In Emma, I see myself. I see younger Kate, being represented. I finally see myself, in this intelligent, hilarious, wonderful teacher. I finally see myself in someone who is passionate about science. In a woman who geeks out over science, but also wears dresses and is loved my everyone around her. I wonder if having a role model and teacher like Emma, as a young kid, would have changed my path. This is why representation is important. This is why we need to be inspiring young women and other minorities to be in STEM. In order to close the gap in STEM leaders from oppressed communities, we need to see ourselves in STEM.
This is precisely why, a week after “Women in STEM,” during a day when we presented on famous contributors to physics and chemistry, I, and most of the class, decided to specifically research women in this field. We decided to forgo the list of “famous chemists” for smaller websites that celebrated the achievements of women in all science fields. We, a class primarily filled with “non-sciencey” women, listened avidly and excitedly to our peers presenting on badass nerd-ladies and science wizzes. We cheered for their achievements, we clapped for their awards, and boo-ed for each time one of their male colleagues received credit for the astonishing work they had completed. I left the class feeling proud, proud of the resiliency of women, and the strength of women in fields where they rarely are showcased for their work. This is what we need. We need this is in mass media, we need this in TV shows. We need more images of female scientists who are not either sexualized and fetishized; or, annoying, bossy, and asexual.
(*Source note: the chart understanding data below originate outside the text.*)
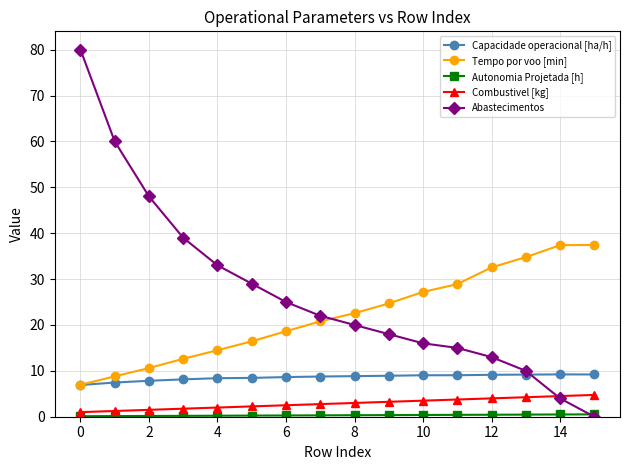

Which series has the largest range (max minus min)?

Abastecimentos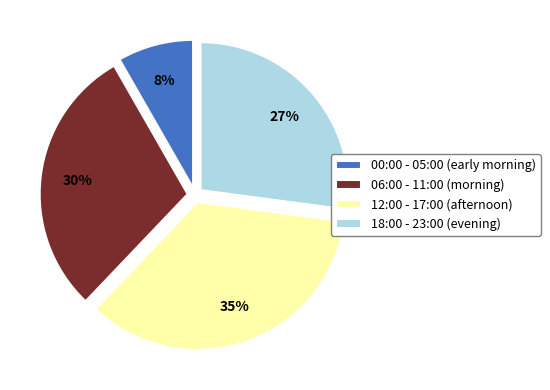

Rank the categories by value from lowest to highest.

00:00 - 05:00 (early morning), 18:00 - 23:00 (evening), 06:00 - 11:00 (morning), 12:00 - 17:00 (afternoon)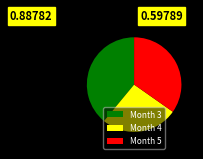

Which slice is the largest?

Month 3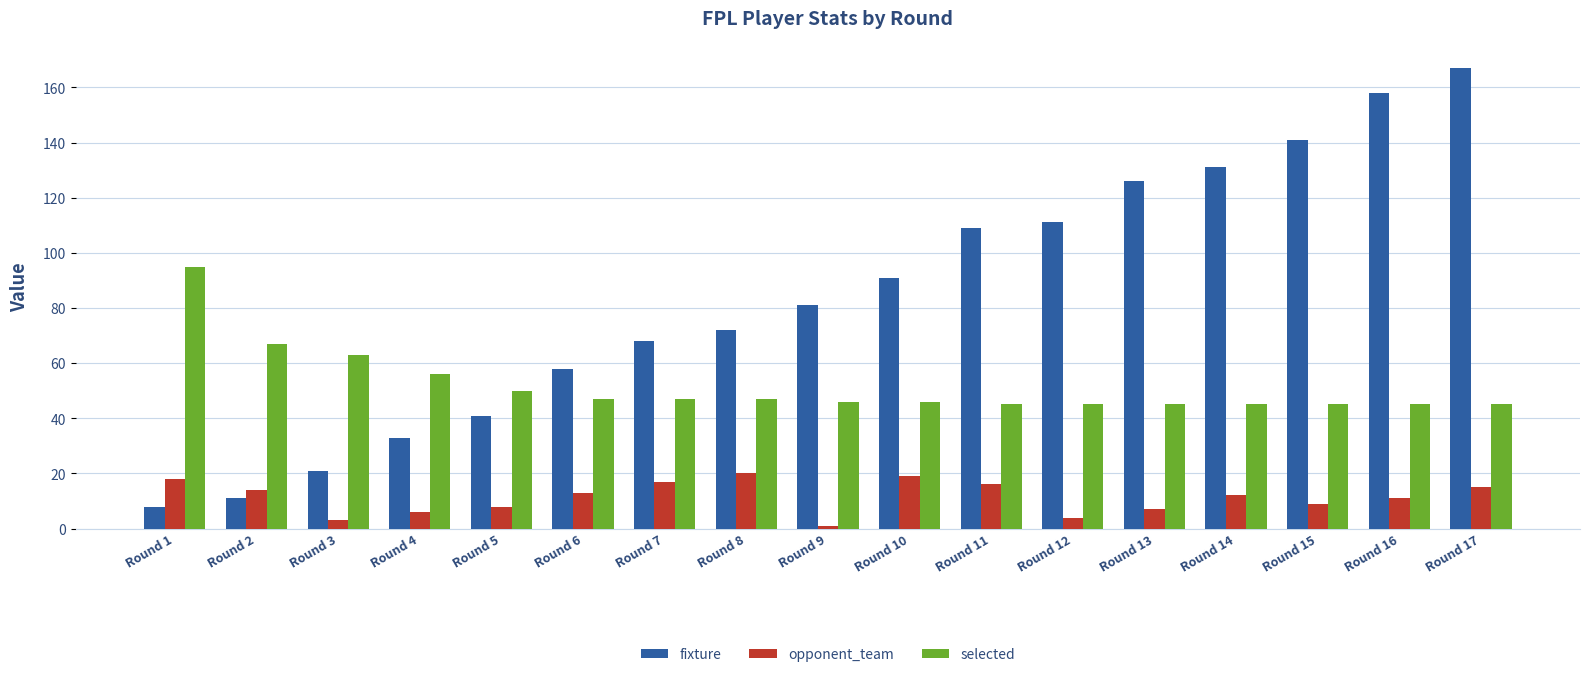

The fixture series shows 8 at Round 1. True or false?

True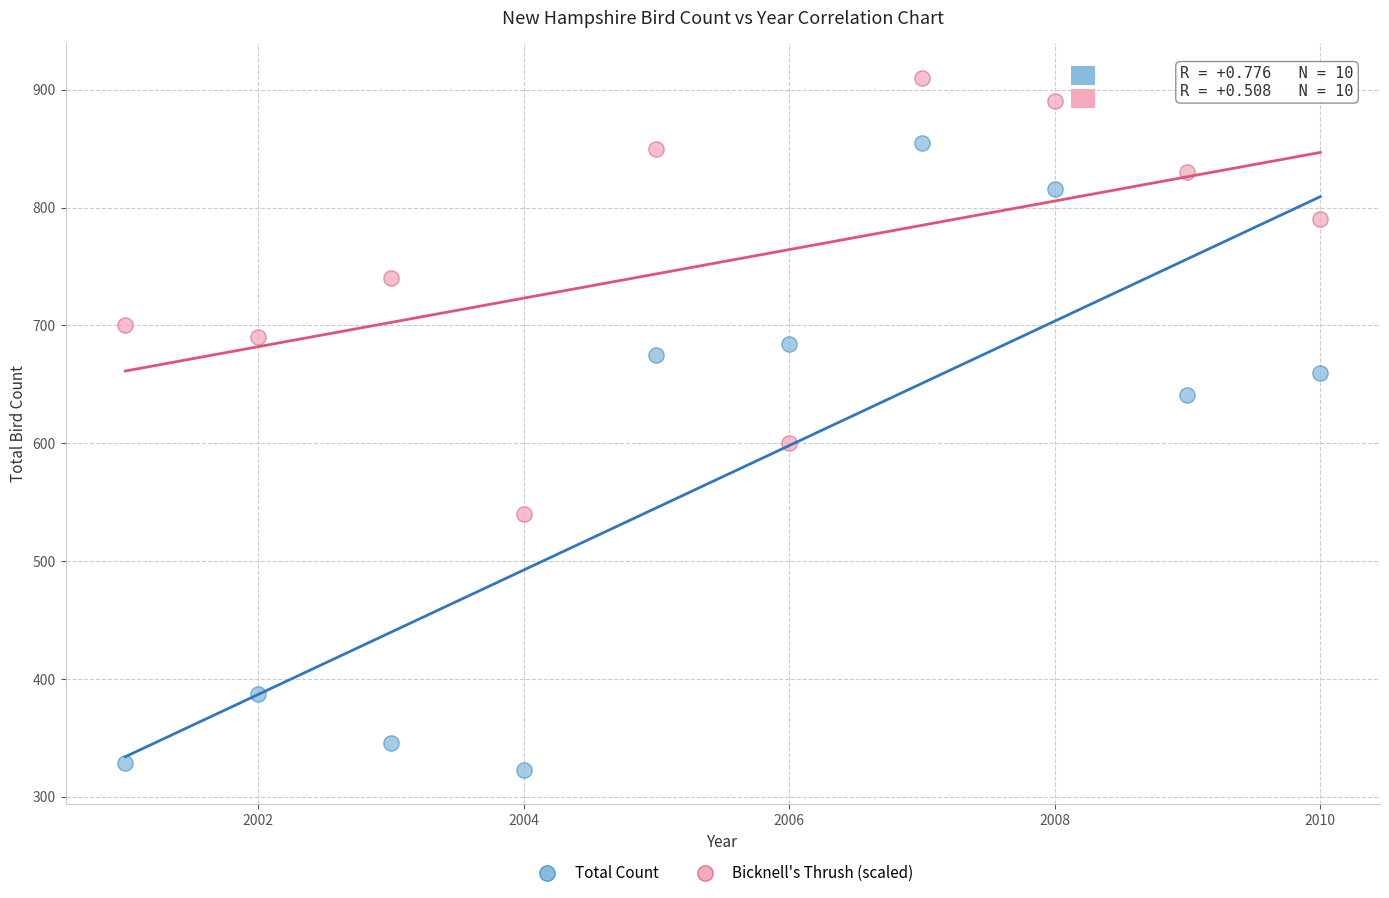

Across all data points, what is the range of Y values (max minus min)?

587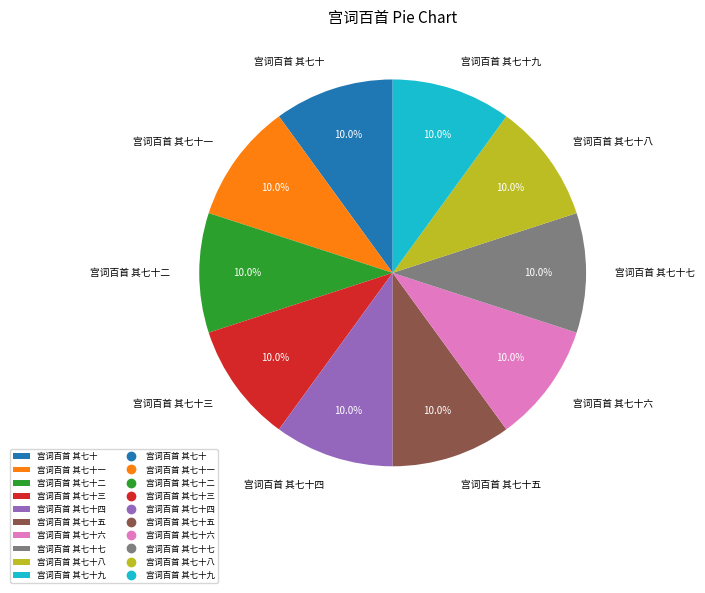

To the nearest percent, what is the combined percentage of 宫词百首 其七十一 and 宫词百首 其七十三?

20%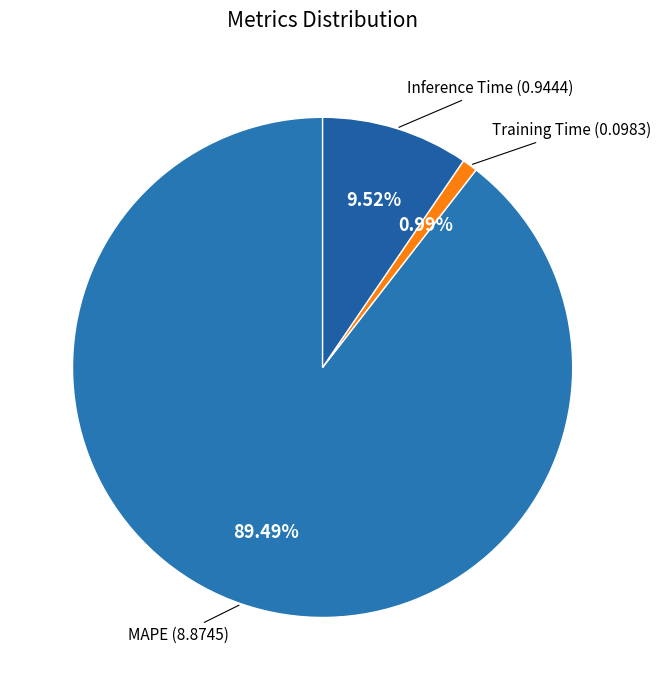

The MAPE slice represents 89% of the pie. True or false?

True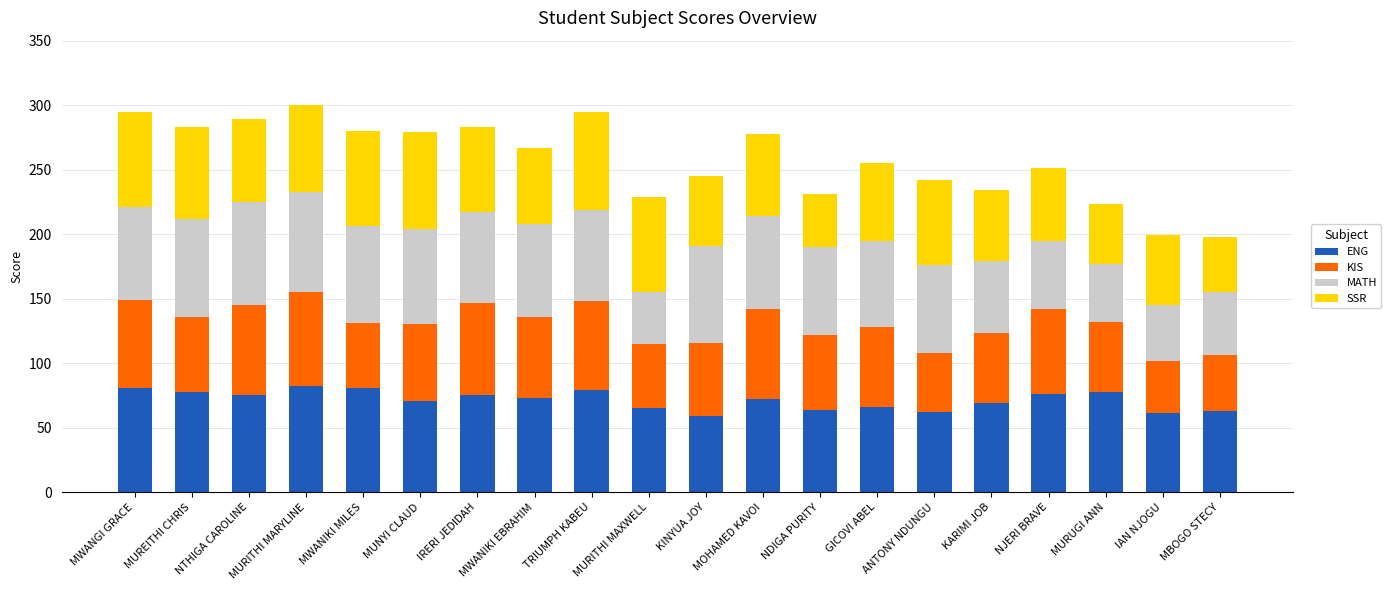

How many data points does each series have?

20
Young dorky kiddos who love learning need to see themselves represented.
So, even though at this point in my life I am pretty certain that I do not want to pursue a career in science, and can not wait to be in a class where I get to write creative essays again…
Thank You from the bottom of my heart Emma Davy, magical chemistry nerd, and strong woman, for showing me that there is a place in science for women like me. And that, being a nerd/dork/geek woman does not make you annoying, or any less incredible and amazing and desirable…in fact – it’s the opposite! Femme nerds ROCK!!!